Task to complete
Print the listing from the line containing "collection date: 1897-04/1897-09" through the end of the listing, including both ends and copying each line verbatim.

Stored data
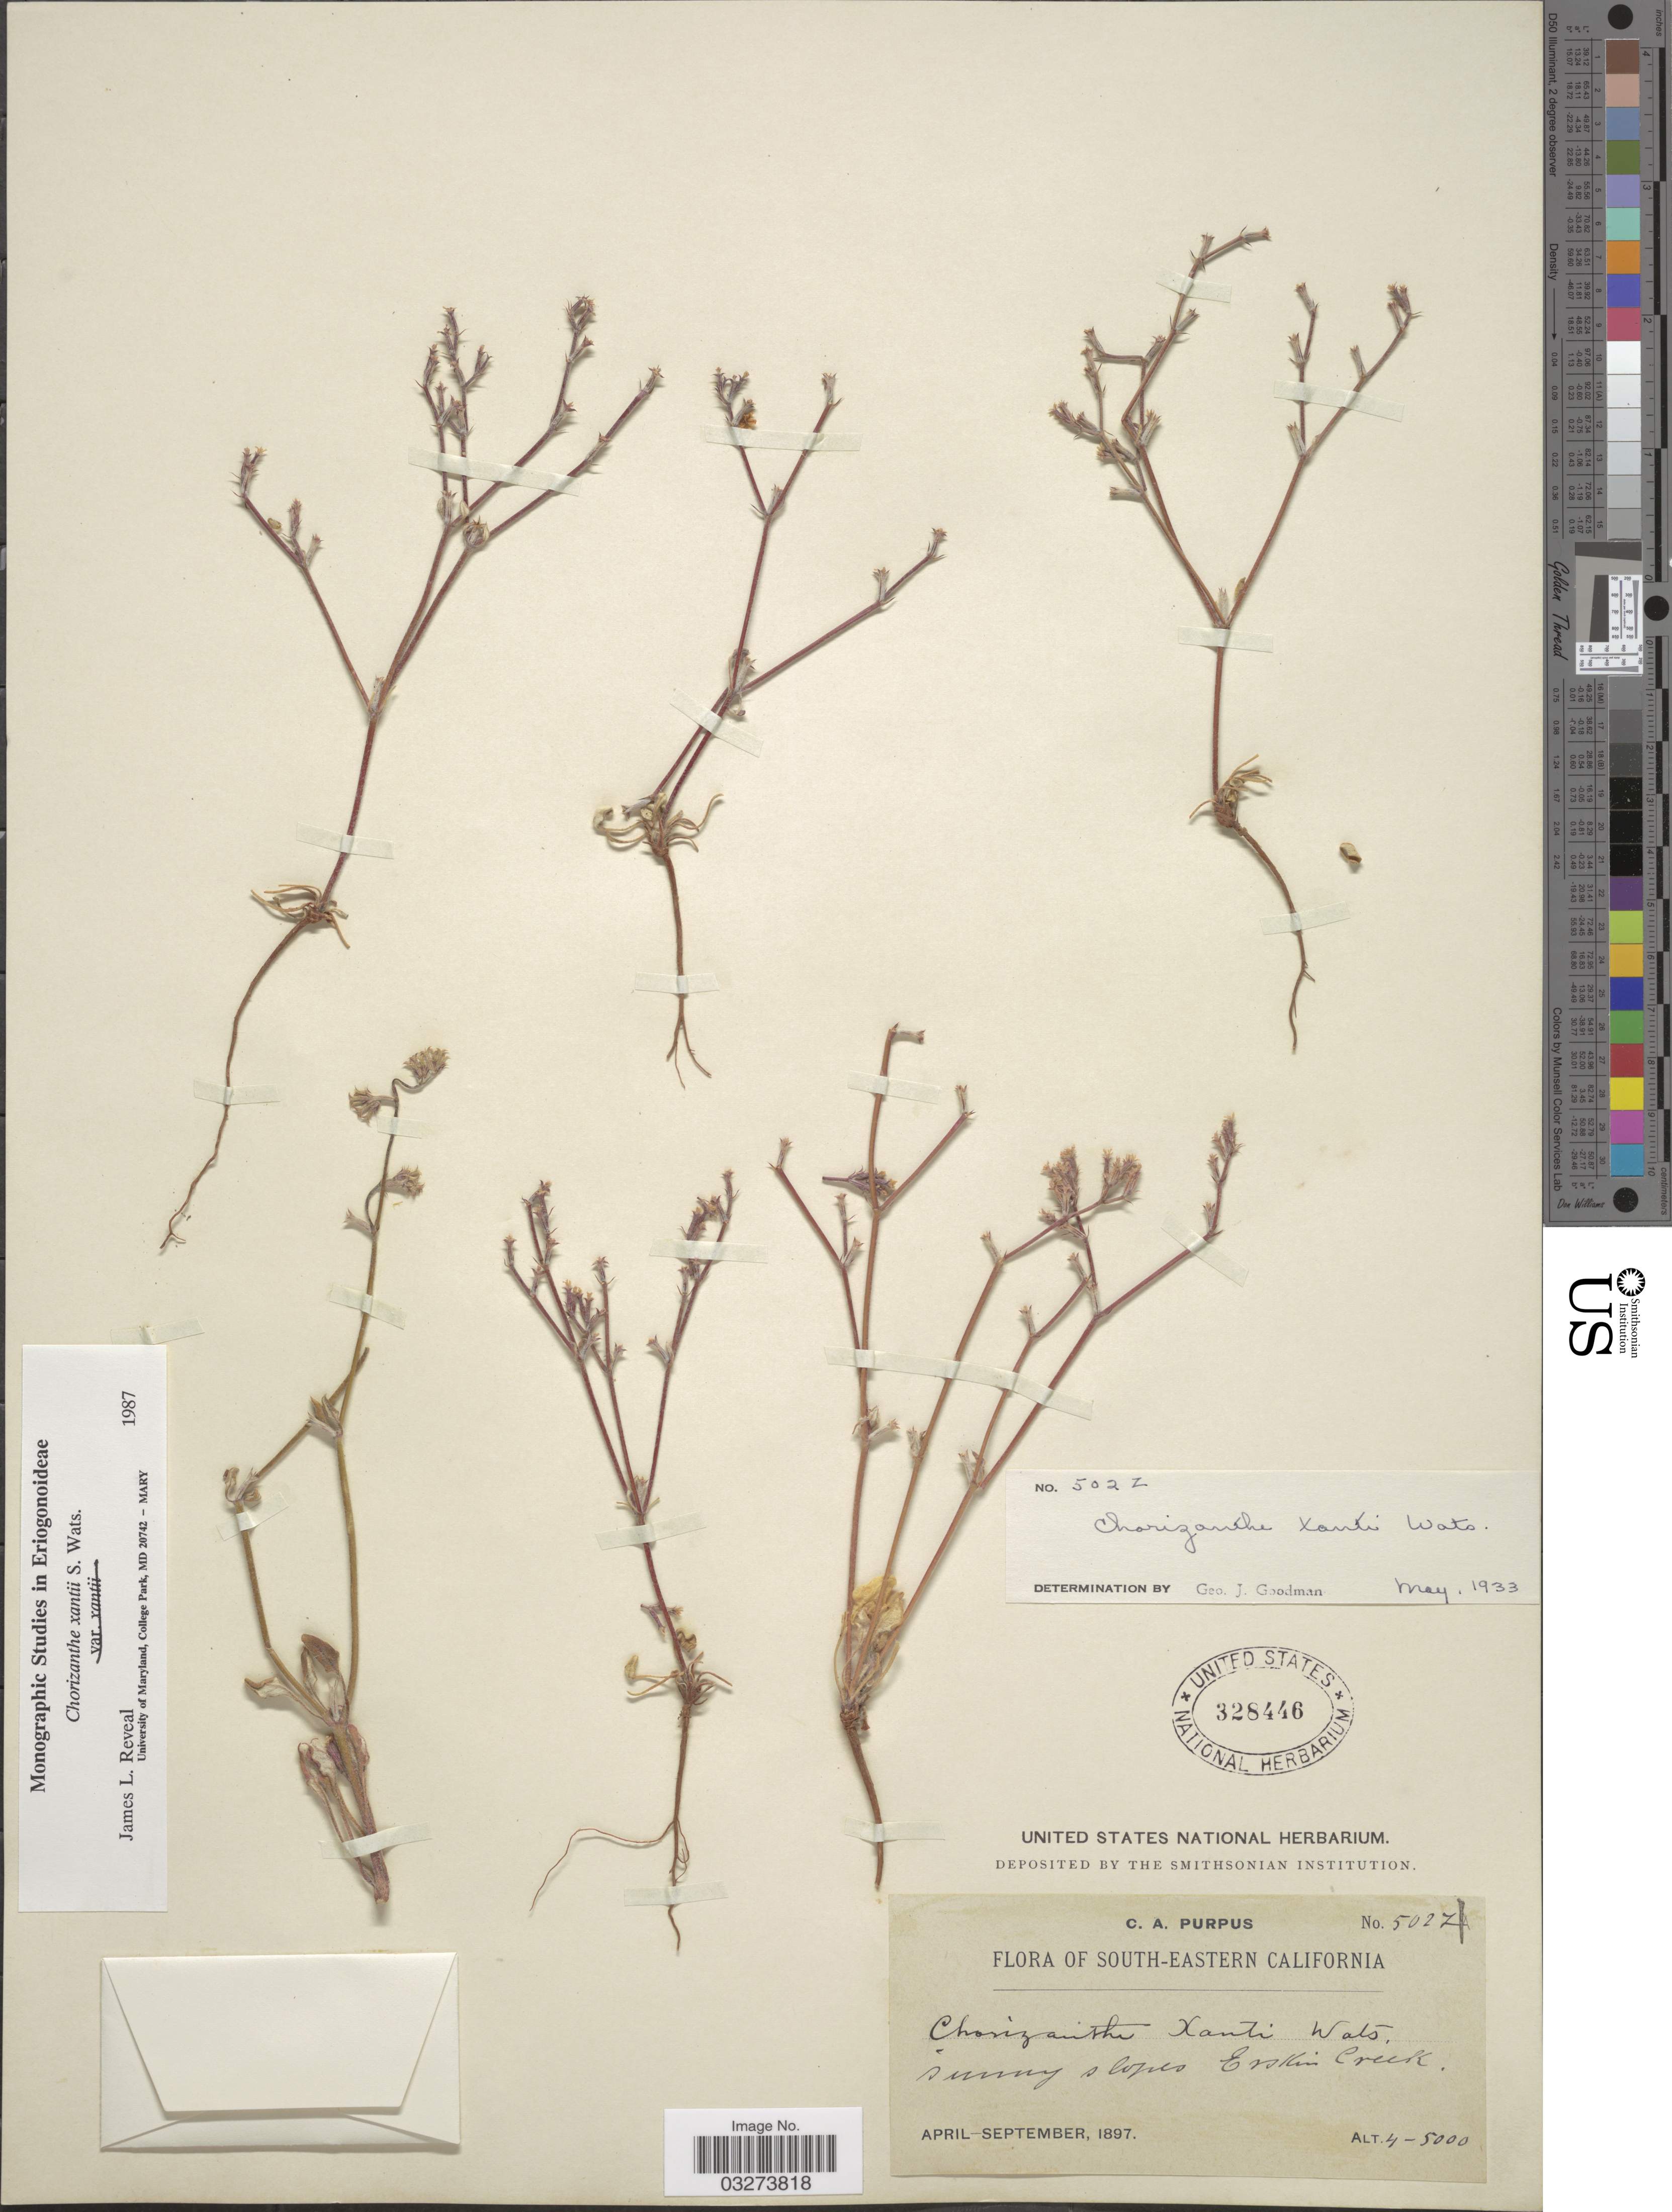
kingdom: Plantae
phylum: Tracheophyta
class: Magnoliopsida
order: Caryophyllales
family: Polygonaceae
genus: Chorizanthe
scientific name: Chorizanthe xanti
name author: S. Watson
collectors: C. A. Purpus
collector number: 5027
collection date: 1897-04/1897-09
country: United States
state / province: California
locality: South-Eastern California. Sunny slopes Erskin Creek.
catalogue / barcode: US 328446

Written response
collection date: 1897-04/1897-09
country: United States
state / province: California
locality: South-Eastern California. Sunny slopes Erskin Creek.
catalogue / barcode: US 328446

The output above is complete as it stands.